Il 2020 è stato sicuramente un anno difficile per tutti, ma il 2021 non è esattamente come ci si attendeva. Un dato di fatto spendibile pure sul fronte dell'industria automobilistica, non solo per quanto concerne le vendite, ma pure per la componentistica necessaria alla produzione.

Vi abbiamo già raccontato della carenza di chip nel settore, ma non ancora della mancanza di schiuma necessaria per imbottire i sedili delle auto. Una condizione che sta avendo degli effetti negativi soprattutto negli Stati Uniti, colpiti non solo dalla pandemia.

Colpa del meteo

Le turbolenze politiche e le continue preoccupazioni per il covid-19, da gennaio si sono rapidamente trasformate anche in una catastrofe meteorologica, che ha colpito duramente gli Stati del sud (vedi il Texas). Una situazione che ha portato a tutta una serie di blackout prolungati in quell'area del Paese.

* **AZIONE RICHIESTA**
Secondo l'estratto sull'industria automobilistica, quale materiale necessario per imbottire i sedili delle auto risulta carente? Basati esclusivamente sull'estratto riportato sopra.

Voci del dataset
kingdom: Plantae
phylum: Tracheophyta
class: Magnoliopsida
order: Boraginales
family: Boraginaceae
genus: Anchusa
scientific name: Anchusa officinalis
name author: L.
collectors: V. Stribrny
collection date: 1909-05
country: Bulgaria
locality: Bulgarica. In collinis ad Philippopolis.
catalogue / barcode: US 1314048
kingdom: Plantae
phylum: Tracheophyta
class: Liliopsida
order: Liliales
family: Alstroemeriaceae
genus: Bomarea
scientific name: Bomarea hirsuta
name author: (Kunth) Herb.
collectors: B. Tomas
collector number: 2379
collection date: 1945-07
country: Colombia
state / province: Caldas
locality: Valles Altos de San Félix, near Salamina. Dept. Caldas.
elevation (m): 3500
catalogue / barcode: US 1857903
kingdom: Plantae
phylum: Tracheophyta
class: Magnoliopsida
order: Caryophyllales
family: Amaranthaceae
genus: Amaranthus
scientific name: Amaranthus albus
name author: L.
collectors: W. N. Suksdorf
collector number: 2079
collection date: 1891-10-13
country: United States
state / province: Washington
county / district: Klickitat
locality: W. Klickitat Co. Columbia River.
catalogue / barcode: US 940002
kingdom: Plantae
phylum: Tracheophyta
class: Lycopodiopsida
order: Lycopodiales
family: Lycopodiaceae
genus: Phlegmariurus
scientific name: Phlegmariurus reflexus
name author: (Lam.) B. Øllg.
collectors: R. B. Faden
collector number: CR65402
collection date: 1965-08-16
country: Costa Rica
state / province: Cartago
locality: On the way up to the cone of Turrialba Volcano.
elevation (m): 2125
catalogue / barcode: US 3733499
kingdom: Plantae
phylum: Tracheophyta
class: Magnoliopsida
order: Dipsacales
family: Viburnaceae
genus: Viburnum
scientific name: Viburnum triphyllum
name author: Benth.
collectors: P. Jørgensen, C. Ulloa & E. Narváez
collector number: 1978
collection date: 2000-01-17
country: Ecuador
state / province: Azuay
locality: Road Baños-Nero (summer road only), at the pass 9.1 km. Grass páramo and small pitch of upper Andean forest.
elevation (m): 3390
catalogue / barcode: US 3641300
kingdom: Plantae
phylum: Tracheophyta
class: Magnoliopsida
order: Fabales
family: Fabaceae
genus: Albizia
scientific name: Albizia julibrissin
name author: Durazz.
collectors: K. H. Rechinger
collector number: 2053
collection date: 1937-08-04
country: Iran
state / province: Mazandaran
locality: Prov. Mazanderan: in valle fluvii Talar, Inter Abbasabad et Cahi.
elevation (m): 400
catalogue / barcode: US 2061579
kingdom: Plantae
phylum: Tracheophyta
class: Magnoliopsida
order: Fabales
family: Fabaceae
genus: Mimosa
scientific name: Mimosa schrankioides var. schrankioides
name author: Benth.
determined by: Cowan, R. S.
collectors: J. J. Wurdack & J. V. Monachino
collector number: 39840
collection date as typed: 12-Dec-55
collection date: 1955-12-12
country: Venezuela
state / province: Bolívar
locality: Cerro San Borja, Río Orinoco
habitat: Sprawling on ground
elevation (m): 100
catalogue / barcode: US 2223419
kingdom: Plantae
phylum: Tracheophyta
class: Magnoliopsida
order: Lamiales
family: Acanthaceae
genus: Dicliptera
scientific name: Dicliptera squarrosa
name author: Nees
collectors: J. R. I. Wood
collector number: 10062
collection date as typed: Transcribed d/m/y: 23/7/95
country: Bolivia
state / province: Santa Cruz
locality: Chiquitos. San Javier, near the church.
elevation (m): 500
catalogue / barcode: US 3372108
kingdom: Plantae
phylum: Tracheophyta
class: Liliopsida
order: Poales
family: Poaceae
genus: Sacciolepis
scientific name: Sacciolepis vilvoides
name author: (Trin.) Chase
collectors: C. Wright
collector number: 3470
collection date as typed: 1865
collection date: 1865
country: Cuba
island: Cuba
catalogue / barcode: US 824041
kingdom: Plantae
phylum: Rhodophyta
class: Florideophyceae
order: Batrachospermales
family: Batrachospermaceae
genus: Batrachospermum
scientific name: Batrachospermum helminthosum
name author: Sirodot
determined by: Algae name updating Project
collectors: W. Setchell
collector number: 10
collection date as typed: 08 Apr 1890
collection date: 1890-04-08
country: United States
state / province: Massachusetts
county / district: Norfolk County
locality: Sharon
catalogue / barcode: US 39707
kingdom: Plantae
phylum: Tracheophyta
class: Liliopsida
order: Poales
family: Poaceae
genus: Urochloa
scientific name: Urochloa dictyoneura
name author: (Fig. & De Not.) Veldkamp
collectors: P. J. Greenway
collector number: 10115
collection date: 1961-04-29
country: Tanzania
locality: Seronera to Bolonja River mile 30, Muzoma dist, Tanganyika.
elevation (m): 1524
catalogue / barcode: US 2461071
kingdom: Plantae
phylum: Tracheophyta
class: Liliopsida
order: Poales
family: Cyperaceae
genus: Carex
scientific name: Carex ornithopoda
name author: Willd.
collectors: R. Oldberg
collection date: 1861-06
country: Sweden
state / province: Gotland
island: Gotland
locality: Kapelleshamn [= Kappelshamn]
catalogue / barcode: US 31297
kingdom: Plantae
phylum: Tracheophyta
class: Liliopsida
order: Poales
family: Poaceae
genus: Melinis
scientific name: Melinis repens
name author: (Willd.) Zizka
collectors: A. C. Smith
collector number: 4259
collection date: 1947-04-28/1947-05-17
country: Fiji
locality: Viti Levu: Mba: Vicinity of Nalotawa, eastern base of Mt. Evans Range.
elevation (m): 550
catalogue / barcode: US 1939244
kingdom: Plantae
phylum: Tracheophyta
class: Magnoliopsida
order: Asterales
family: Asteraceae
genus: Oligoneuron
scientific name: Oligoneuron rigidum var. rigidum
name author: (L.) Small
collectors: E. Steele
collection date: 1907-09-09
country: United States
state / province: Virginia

* **RISPOSTA ATTESA**
La schiuma.